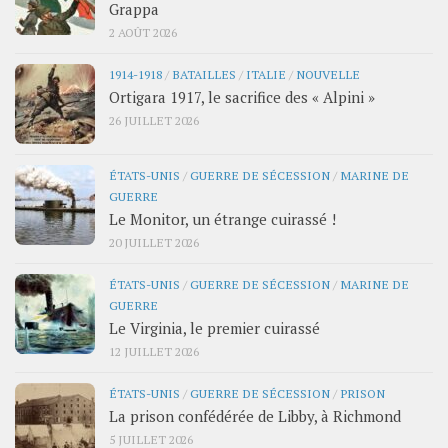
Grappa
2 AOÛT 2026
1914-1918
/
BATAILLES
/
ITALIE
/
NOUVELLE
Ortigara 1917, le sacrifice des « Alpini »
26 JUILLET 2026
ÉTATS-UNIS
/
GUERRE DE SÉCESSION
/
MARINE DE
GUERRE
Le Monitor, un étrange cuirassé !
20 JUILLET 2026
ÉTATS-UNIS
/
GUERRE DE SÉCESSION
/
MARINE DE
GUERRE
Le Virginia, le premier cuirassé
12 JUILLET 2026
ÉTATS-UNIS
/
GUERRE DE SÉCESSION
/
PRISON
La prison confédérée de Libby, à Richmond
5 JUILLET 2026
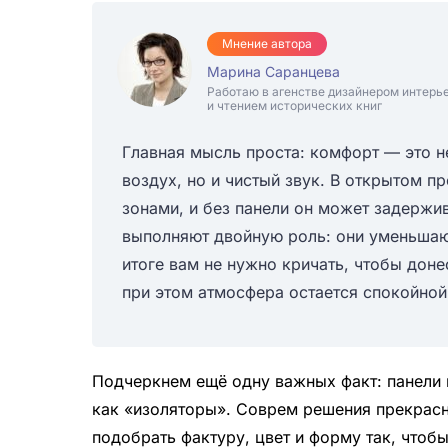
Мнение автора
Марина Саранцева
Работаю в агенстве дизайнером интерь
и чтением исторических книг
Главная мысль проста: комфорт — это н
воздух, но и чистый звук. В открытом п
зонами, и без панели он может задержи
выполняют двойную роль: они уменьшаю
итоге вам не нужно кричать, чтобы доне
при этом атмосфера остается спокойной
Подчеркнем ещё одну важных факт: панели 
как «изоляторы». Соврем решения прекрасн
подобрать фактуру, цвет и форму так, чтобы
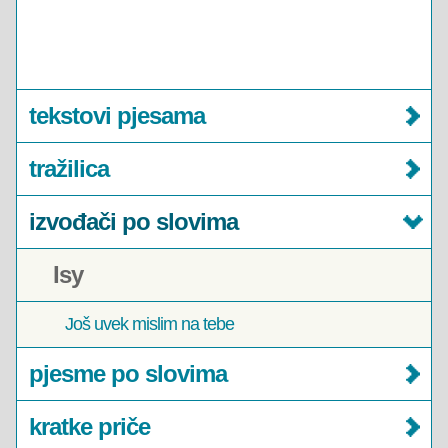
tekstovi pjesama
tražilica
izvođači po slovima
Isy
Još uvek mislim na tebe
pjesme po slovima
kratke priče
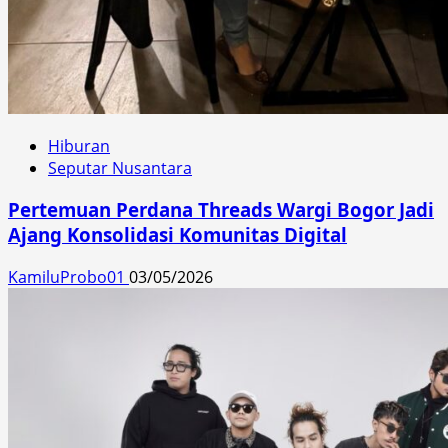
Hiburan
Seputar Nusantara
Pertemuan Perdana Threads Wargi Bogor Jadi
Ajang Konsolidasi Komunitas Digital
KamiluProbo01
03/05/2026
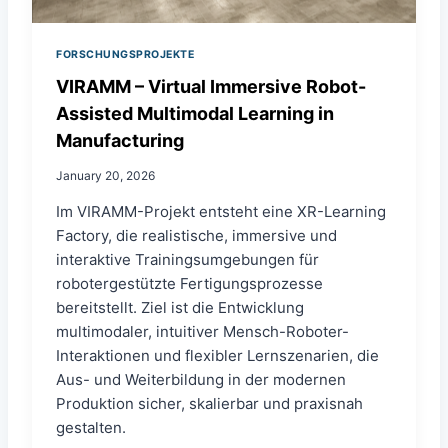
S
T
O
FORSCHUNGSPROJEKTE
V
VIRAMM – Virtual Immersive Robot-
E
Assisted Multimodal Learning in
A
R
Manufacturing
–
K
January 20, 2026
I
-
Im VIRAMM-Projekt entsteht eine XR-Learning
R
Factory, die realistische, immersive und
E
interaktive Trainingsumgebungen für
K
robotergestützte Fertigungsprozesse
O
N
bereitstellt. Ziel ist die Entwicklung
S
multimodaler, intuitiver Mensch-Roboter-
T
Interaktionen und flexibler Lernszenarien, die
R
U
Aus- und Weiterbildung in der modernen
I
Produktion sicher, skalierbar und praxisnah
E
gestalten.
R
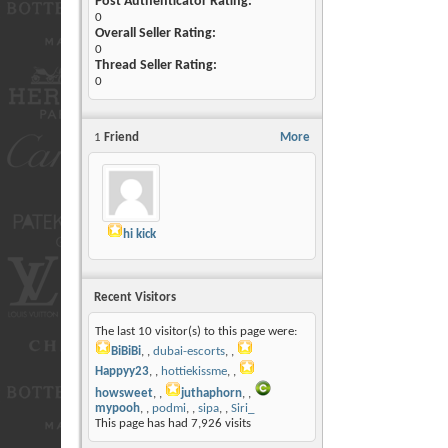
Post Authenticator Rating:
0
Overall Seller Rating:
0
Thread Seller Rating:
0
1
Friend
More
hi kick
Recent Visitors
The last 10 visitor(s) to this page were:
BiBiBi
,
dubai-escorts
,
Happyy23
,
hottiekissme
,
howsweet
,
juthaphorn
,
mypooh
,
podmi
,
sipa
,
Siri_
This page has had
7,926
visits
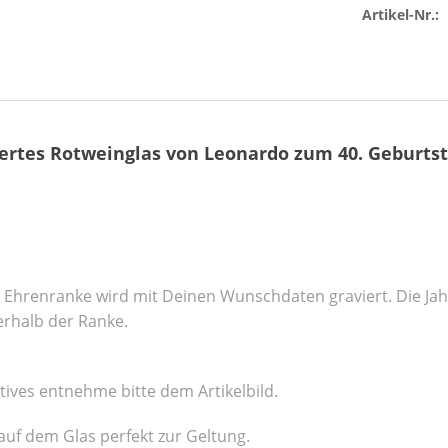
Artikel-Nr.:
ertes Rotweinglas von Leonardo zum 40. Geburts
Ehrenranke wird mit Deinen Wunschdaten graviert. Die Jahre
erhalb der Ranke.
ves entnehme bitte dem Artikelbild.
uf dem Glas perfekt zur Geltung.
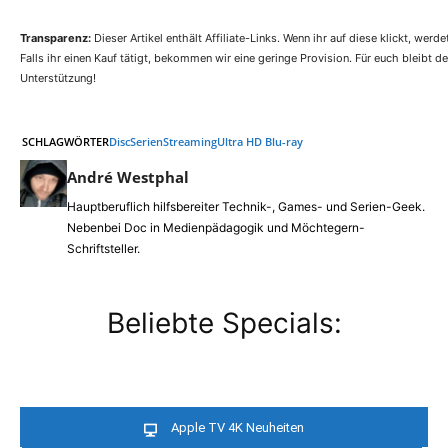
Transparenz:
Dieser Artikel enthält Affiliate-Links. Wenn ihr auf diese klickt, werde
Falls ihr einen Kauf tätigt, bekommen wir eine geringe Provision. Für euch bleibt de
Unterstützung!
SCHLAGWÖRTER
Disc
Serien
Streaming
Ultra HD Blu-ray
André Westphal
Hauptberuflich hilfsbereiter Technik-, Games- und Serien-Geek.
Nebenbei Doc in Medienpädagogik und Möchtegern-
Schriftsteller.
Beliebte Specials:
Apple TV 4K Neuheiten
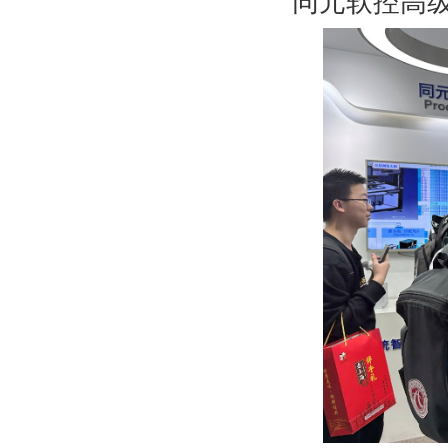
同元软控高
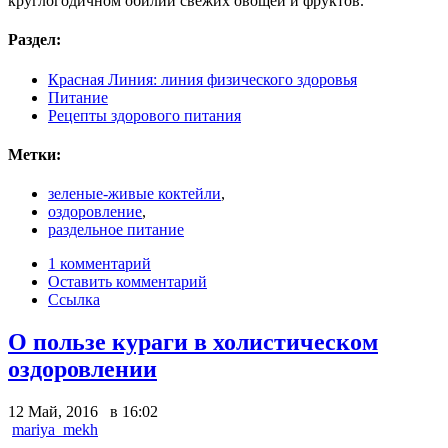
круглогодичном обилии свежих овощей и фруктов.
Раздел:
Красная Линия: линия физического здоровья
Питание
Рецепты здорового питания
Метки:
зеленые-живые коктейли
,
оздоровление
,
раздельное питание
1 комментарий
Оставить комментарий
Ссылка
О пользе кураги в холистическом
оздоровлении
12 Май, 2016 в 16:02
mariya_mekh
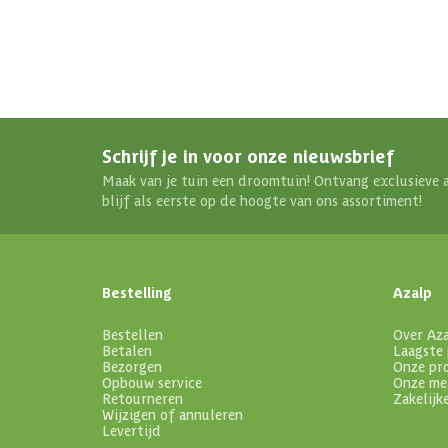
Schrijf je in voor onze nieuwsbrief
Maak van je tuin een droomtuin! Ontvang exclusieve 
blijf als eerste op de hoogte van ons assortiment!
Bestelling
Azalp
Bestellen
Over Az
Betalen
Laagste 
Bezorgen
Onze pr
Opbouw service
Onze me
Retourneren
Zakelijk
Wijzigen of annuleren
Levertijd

----

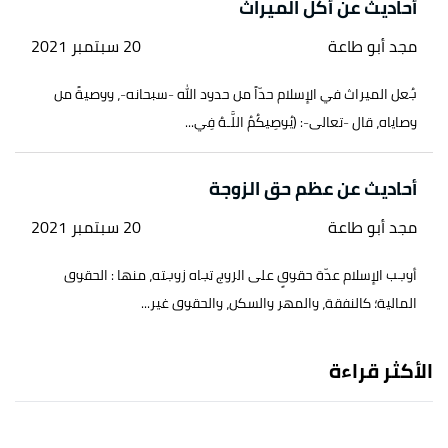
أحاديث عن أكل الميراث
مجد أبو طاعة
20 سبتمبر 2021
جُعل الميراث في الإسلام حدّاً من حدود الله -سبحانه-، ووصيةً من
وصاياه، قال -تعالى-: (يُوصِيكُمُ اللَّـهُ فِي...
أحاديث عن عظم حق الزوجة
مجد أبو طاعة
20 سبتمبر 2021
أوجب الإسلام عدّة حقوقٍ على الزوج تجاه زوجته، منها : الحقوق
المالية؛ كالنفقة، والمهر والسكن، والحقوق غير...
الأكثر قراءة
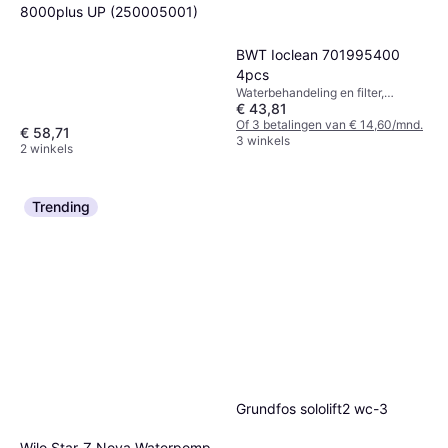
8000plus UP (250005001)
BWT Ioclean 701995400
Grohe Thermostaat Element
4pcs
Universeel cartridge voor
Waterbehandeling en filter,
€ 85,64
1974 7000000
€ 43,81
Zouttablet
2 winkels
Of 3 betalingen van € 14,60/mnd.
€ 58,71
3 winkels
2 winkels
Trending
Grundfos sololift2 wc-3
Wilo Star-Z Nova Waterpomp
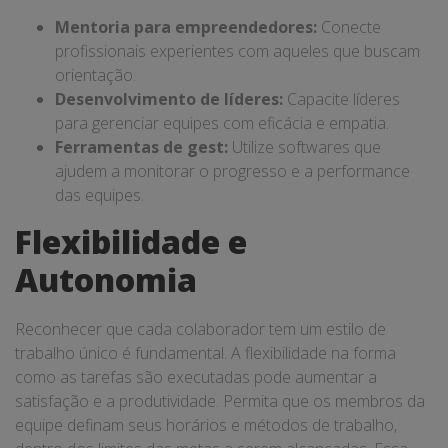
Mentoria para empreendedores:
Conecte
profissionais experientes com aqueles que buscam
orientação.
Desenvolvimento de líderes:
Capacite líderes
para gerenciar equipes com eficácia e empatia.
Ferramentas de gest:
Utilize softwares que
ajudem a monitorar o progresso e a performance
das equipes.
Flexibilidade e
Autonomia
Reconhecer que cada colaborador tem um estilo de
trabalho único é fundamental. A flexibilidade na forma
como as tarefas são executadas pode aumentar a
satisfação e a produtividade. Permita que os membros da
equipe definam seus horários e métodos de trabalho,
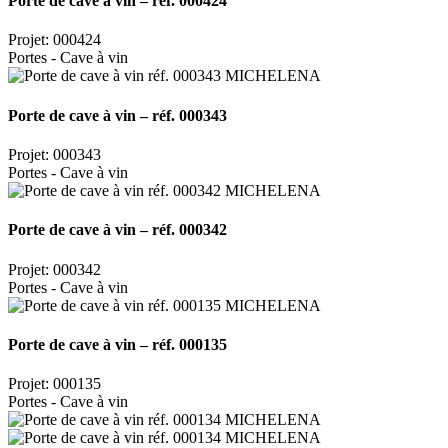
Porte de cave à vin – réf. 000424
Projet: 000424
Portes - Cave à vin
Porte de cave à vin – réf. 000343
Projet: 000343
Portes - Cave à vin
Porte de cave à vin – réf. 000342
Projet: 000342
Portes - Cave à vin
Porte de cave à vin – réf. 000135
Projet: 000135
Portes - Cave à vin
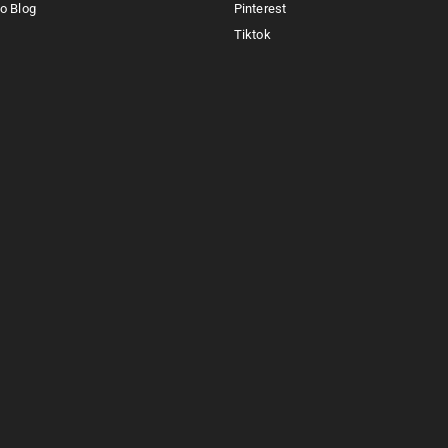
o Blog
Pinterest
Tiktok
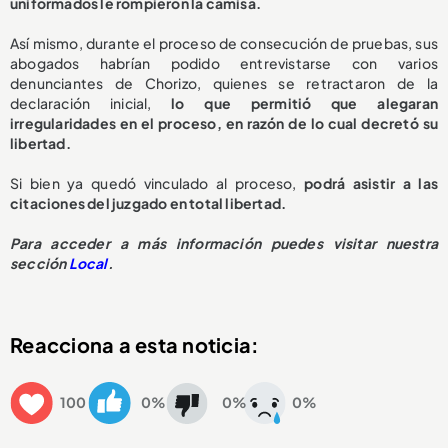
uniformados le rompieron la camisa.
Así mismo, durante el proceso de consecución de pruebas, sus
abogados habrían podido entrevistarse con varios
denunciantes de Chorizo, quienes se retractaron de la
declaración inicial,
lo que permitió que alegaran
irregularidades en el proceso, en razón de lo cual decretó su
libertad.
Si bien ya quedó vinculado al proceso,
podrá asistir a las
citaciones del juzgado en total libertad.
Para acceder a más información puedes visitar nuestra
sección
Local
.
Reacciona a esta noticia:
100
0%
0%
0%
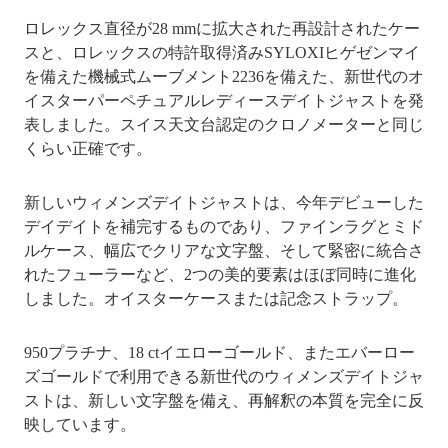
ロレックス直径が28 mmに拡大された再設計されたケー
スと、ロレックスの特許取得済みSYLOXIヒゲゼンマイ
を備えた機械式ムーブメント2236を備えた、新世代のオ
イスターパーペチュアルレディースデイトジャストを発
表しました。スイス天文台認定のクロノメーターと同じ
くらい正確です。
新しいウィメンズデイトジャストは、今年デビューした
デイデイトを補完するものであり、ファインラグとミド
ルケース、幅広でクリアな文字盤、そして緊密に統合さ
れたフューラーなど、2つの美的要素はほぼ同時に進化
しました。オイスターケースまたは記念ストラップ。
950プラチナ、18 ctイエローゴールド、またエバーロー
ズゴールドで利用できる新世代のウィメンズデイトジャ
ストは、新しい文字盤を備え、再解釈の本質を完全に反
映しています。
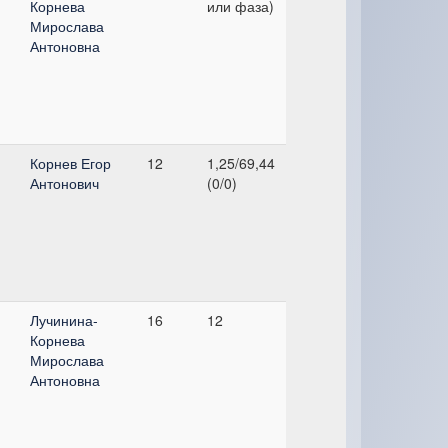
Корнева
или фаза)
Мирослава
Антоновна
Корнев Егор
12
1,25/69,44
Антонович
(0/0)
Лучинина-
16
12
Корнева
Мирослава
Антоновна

----

Description of the task: All lines of the material that contain the string "الميراث" are to be copied.

Answer space:
أحاديث عن أكل الميراث
جُعل الميراث في الإسلام حدّاً من حدود الله -سبحانه-، ووصيةً من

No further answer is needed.